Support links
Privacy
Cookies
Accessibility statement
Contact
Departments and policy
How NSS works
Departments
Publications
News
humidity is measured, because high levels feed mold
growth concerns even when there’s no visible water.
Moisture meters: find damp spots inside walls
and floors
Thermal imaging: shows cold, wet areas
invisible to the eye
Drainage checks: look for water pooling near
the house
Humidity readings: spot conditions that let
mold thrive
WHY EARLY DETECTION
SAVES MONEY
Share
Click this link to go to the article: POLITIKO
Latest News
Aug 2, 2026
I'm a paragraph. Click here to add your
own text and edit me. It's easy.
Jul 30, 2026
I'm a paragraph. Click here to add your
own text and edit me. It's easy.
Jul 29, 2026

::::

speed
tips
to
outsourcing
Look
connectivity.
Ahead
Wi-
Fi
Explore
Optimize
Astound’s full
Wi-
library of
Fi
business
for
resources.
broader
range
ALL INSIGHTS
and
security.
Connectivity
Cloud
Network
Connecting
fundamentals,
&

::::

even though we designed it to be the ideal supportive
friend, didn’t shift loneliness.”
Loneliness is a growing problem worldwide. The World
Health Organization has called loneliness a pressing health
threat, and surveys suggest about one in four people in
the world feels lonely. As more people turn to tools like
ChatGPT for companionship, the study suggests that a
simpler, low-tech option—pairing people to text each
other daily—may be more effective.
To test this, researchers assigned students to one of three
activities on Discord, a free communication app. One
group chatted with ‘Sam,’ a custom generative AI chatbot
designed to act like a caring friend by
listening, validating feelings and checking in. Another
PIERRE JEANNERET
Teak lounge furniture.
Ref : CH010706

::::

» Task to complete
Check every line of the entries above, and copy those that carry the string "mold".

» Answer section
humidity is measured, because high levels feed mold
mold thrive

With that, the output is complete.